Controls how the DT splits the data. It’s the measure of impurity in a bunch of examples. Impurity being how uniform are the classes in the example set.
What is the formula for Entropy?
Entropy = Sum(i) { p(i) * log2(p(i)) }, where p(i) = fraction of examples in class i, and sum(i) sums over all classes.
What is the entropy of all examples being same class?
0
What is information gain?
entropy(parent) - [weighted average]*entropy(children)
How does the decision tree utilize information gain?
It maximizes information gain to determine the splits.
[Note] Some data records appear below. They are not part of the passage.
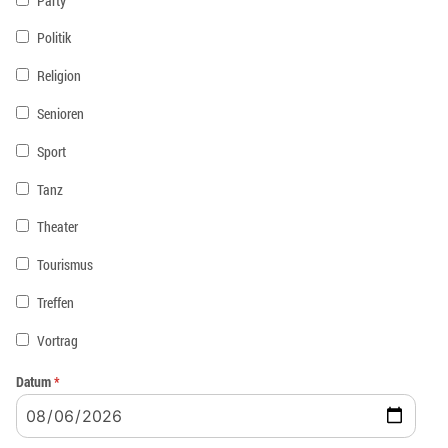
Party
Politik
Religion
Senioren
Sport
Tanz
Theater
Tourismus
Treffen
Vortrag
Datum
*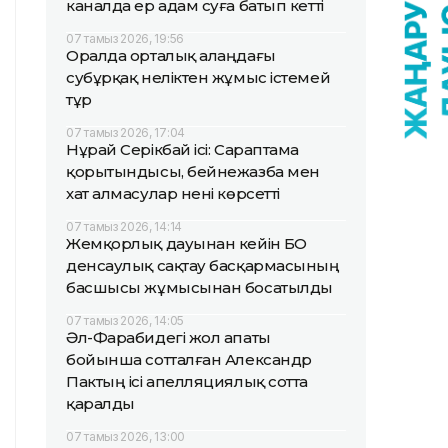
каналда ер адам суға батып кетті
07 тамыз 2026, 19:56
Оралда орталық алаңдағы
субұрқақ неліктен жұмыс істемей
тұр
07 тамыз 2026, 17:04
Нұрай Серікбай ісі: Сараптама
қорытындысы, бейнежазба мен
хат алмасулар нені көрсетті
07 тамыз 2026, 14:14
Жемқорлық дауынан кейін БҚО
денсаулық сақтау басқармасының
басшысы жұмысынан босатылды
07 тамыз 2026, 14:05
Әл-Фарабидегі жол апаты
бойынша сотталған Александр
Пактың ісі апелляциялық сотта
қаралды
07 тамыз 2026, 13:00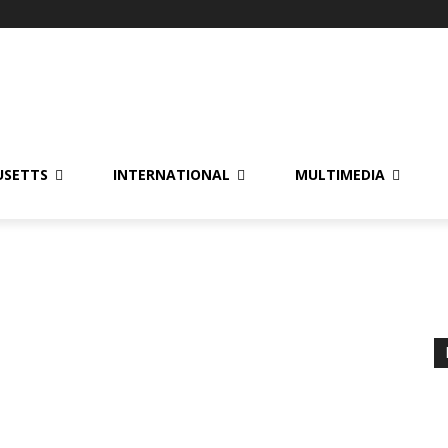
USETTS
INTERNATIONAL
MULTIMEDIA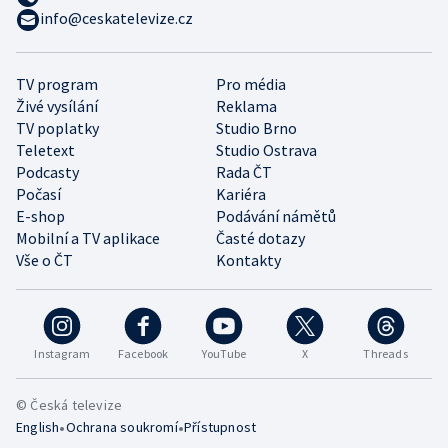
info@ceskatelevize.cz
TV program
Pro média
Živé vysílání
Reklama
TV poplatky
Studio Brno
Teletext
Studio Ostrava
Podcasty
Rada ČT
Počasí
Kariéra
E-shop
Podávání námětů
Mobilní a TV aplikace
Časté dotazy
Vše o ČT
Kontakty
Instagram
Facebook
YouTube
X
Threads
© Česká televize
•
•
English
Ochrana soukromí
Přístupnost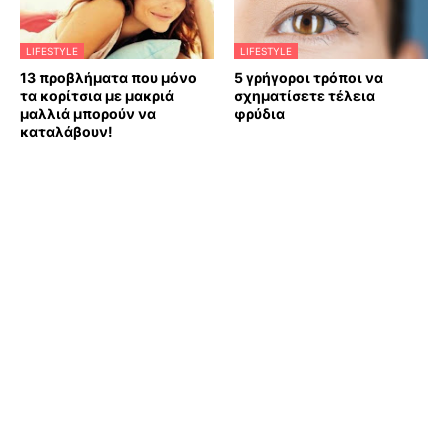
LIFESTYLE
LIFESTYLE
13 προβλήματα που μόνο
5 γρήγοροι τρόποι να
τα κορίτσια με μακριά
σχηματίσετε τέλεια
μαλλιά μπορούν να
φρύδια
καταλάβουν!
Give intuitive explanation for how to remember bias
I can train the model with all sorts of data but it’s bias towards it’s original behavior and doesn’t change
Give intuitive explanation for how to remember variance
It cares so very much about the data it’s being trained on and will change it’s behavior to match it’s behavior to whatever data it sees
What are DT strengths and weaknesses?
Strengths: Easy to use, graphically interpretable (knowledge representation), can build bigger classifiers from them with ensemble methods
Weaknesses: Prone to overfitting especially with lots of features,
Give an example of remembering xor logic gate
When someone asks do you want to go to the movie or bowling. usually they mean xor as in pick one or the other but not both and not neither
Decision tree space - compare xor and or
xor - exponential space for nodes
or - linear as you add nodes
What is Inductive Bias
The inductive bias of a learning algorithm is the set of assumptions that the learner uses to predict outputs given inputs that it has not encountered. A classical example of an inductive bias is Occam’s Razor, assuming that the simplest consistent hypothesis about the target function is actually the best.
What is Preference Bias?
A preference bias is when a learning algorithm incompletely searches a complete hypothesis
space. It chooses which part of the hypothesis space to search. An example is decision trees
What is Representation Bias?
A representation bias completely searches and incomplete hypothesis space. It searches the
whole space, but it is a small incomplete space.